Pathmark parent set to revise recapitalization.

Supermarkets General Corp., owner of the Pathmark grocery and drugstore chain, said Wednesday it plans to revise a previously announced recapitalization that included $675 million of new bank loans.

Led by Bankers Trust Co., the bank deal was contingent on the company's completing an initial public offering of stock as part of the proposed recapitalization.

But in a statement, Supermarkets General said it pulled the offering because it received a poor market reception.

Effect of Strike

The company cited the impact of a labor strike on its second-quarter results as a reason for the cancellation.

Supermarket deals in general have fallen out of favor in the new-issue market because flat to lower food prices are hurting industry sales, according to analysts at Standard & Poor's Corp.

Supermarkets General said it is considering alternative recapitalization plans that would include many of the previous plan's elements, except for the stock offering.

Anthony Cuti, Supermarket General's chief financial officer, could not be reached for comment on how the revised plans would affect the bank financing. Without the infusion of new equity from a stock offering, the company may have to bump up the pricing on the bank loans again. The credit was first repriced in May.

That's what happened to Ralph's Supermarkets Inc. last July, when it canceled a planned stock offering.

Ralph's proceeded with the other elements of its recapitalization, including a new bank credit. But it had to pay a higher interest rate on the loans.
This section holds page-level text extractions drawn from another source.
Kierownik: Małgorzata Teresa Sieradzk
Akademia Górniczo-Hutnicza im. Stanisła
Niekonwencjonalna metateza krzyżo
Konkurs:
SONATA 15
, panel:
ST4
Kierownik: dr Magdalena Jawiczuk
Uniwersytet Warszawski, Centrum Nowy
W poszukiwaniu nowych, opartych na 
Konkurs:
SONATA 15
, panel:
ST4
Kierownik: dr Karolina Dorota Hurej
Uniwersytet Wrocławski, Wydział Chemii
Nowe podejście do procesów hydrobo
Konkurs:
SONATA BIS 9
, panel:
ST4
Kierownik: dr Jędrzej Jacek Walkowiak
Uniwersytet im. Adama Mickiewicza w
Bankers Trust was also the agent bank for Ralph's.

Fear of Excess Debt

Even when the initial public offering was in the picture, some banks refused to participate in the Supermarkets General deal because they thought the recapitalization would still leave the company with too much debt.

Bankers Trust initially priced the Supermarkets General credit at 225 basis points over the London interbank offered rate, which was widely considered inadequate when the deal was first launched this spring.

Pricing was increased in May, and a special tranche was created to attract yield-hungry loan funds. The loan was then fully subscribed, but Bankers Trust. was left with more of its original underwriting commitment than it wanted.